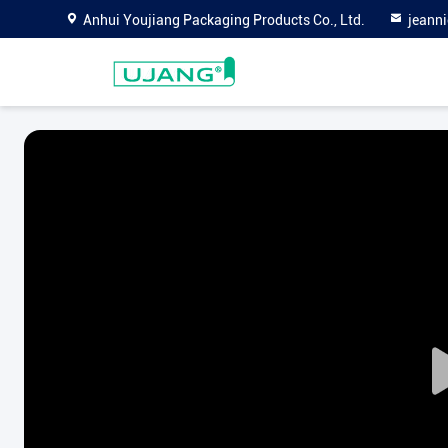
Anhui Youjiang Packaging Products Co., Ltd.
jeann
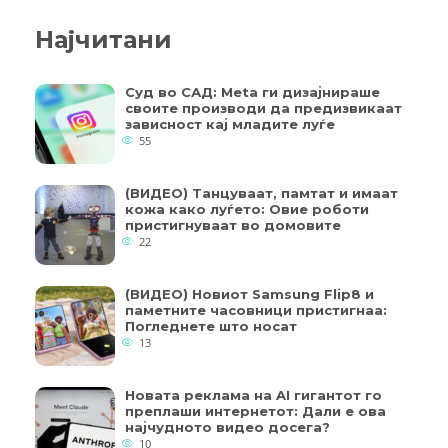
Најчитани
Суд во САД: Meta ги дизајнираше
своите производи да предизвикаат
зависност кај младите луѓе
55
(ВИДЕО) Танцуваат, памтат и имаат
кожа како луѓето: Овие роботи
пристигнуваат во домовите
22
(ВИДЕО) Новиот Samsung Flip8 и
паметните часовници пристигнаа:
Погледнете што носат
13
Новата реклама на AI гигантот го
преплаши интернетот: Дали е ова
најчудното видео досега?
10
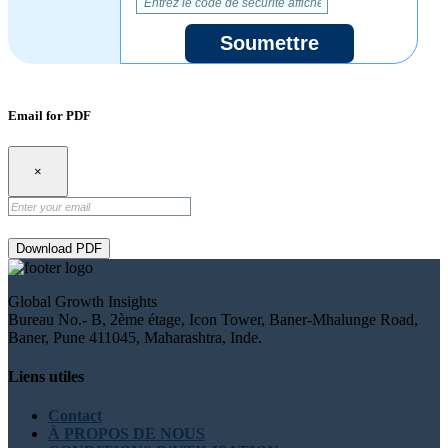
Soumettre
Email for PDF
×
Download PDF
Global Growth Insights
Bureau No.- B, 2ème étage, Icon Tower, Baner-Mhalunge Road,
Baner, Pune 411045, Maharashtra, Inde.
Liens utiles
Contact
À PROPOS DE NOUS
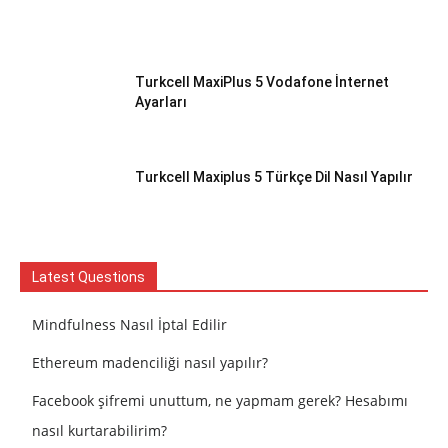
Turkcell MaxiPlus 5 Vodafone İnternet
Ayarları
Turkcell Maxiplus 5 Türkçe Dil Nasıl Yapılır
Latest Questions
Mindfulness Nasıl İptal Edilir
Ethereum madenciliği nasıl yapılır?
Facebook şifremi unuttum, ne yapmam gerek? Hesabımı
nasıl kurtarabilirim?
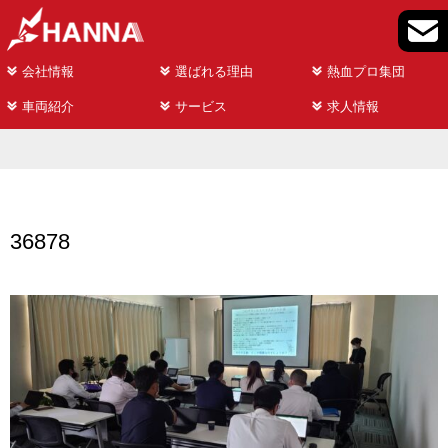
会社情報
選ばれる理由
熱血プロ集団
車両紹介
サービス
求人情報
36878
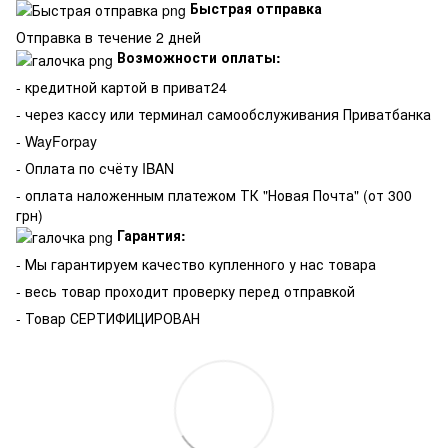
Быстрая отправка
Отправка в течение 2 дней
Возможности оплаты:
- кредитной картой в приват24
- через кассу или терминал самообслуживания Приватбанка
- WayForpay
- Оплата по счёту IBAN
- оплата наложенным платежом ТК "Новая Почта" (от 300
грн)
Гарантия:
-
Мы гарантируем качество купленного у нас товара
- весь товар проходит проверку перед отправкой
- Товар СЕРТИФИЦИРОВАН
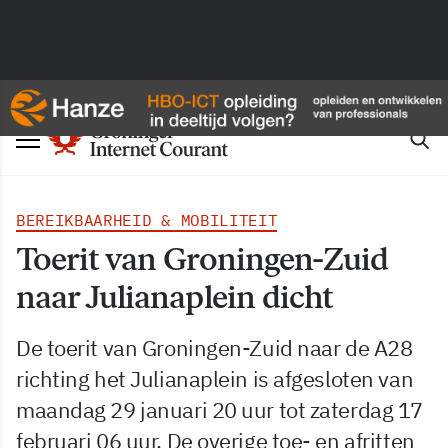
BEREIKBAARHEID & MOBILITEIT
Toerit van Groningen-Zuid
naar Julianaplein dicht
De toerit van Groningen-Zuid naar de A28
richting het Julianaplein is afgesloten van
maandag 29 januari 20 uur tot zaterdag 17
februari 06 uur. De overige toe- en afritten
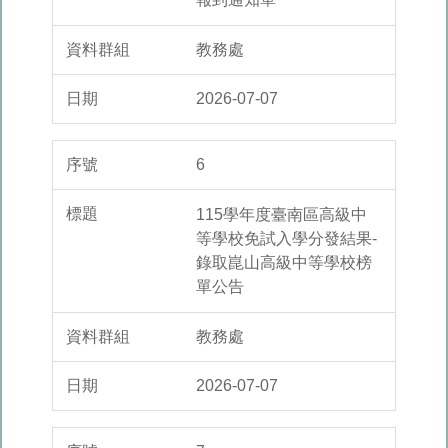
教務處
2026-07-07
6
115學年度臺南區高級中
等學校免試入學分發結果-
錄取崑山高級中等學校榜
單公告
教務處
2026-07-07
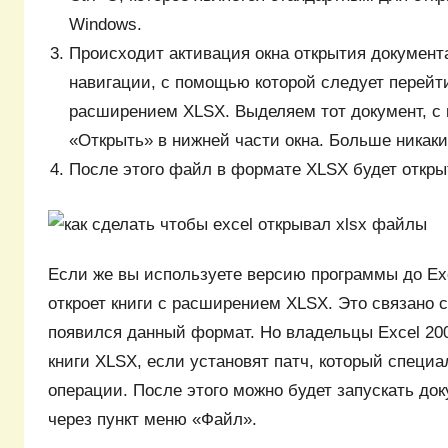
Windows.
Происходит активация окна открытия документа
навигации, с помощью которой следует перейт
расширением XLSX. Выделяем тот документ, с 
«Открыть» в нижней части окна. Больше никаки
После этого файл в формате XLSX будет откры
Если же вы используете версию программы до Exc
откроет книги с расширением XLSX. Это связано 
появился данный формат. Но владельцы Excel 200
книги XLSX, если установят патч, который специ
операции. После этого можно будет запускать д
через пункт меню «Файл».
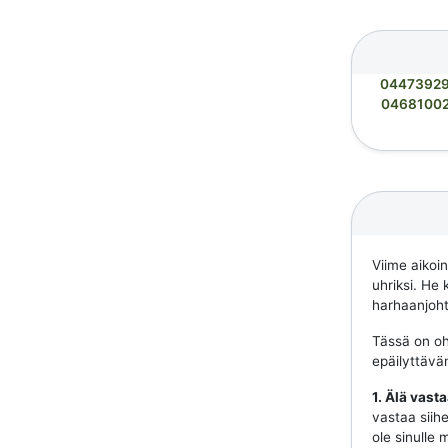
0447392
0468100
Viime aikoi
uhriksi. He 
harhaanjohta
Tässä on ohj
epäilyttävä
1. Älä vast
vastaa siihe
ole sinulle 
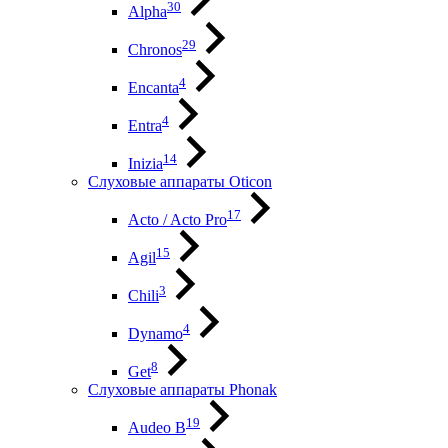
30
Alpha
29
Chronos
4
Encanta
4
Entra
14
Inizia
Слуховые аппараты Oticon
17
Acto / Acto Pro
15
Agil
3
Chili
4
Dynamo
8
Get
Слуховые аппараты Phonak
19
Audeo B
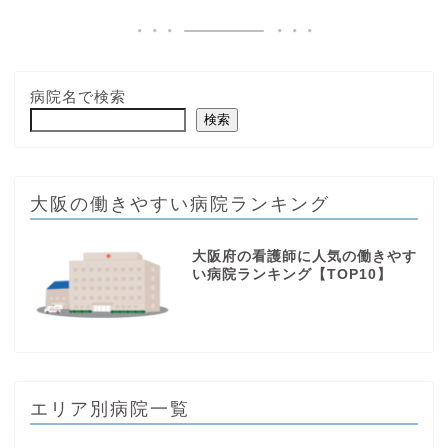
病院名で検索
検索
大阪の働きやすい病院ランキング
大阪府の看護師に人気の働きやす
い病院ランキング【TOP10】
エリア別病院一覧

EXERCISE PROMPT: Copy the material above word for word, from its first line up to and including the line with "À PROPOS DE NOUS", and leave the pictures out of your answer.

OUTPUT FOR THIS EXERCISE:
Anhui Youjiang Packaging Products Co., Ltd.
jeann
Најчитани
Суд во САД: Meta ги дизајнираше
своите производи да предизвикаат
зависност кај младите луѓе
55
(ВИДЕО) Танцуваат, памтат и имаат
кожа како луѓето: Овие роботи
пристигнуваат во домовите
22
(ВИДЕО) Новиот Samsung Flip8 и
паметните часовници пристигнаа:
Погледнете што носат
13
Новата реклама на AI гигантот го
преплаши интернетот: Дали е ова
најчудното видео досега?
10
Soumettre
Email for PDF
×
Download PDF
Global Growth Insights
Bureau No.- B, 2ème étage, Icon Tower, Baner-Mhalunge Road,
Baner, Pune 411045, Maharashtra, Inde.
Liens utiles
Contact
À PROPOS DE NOUS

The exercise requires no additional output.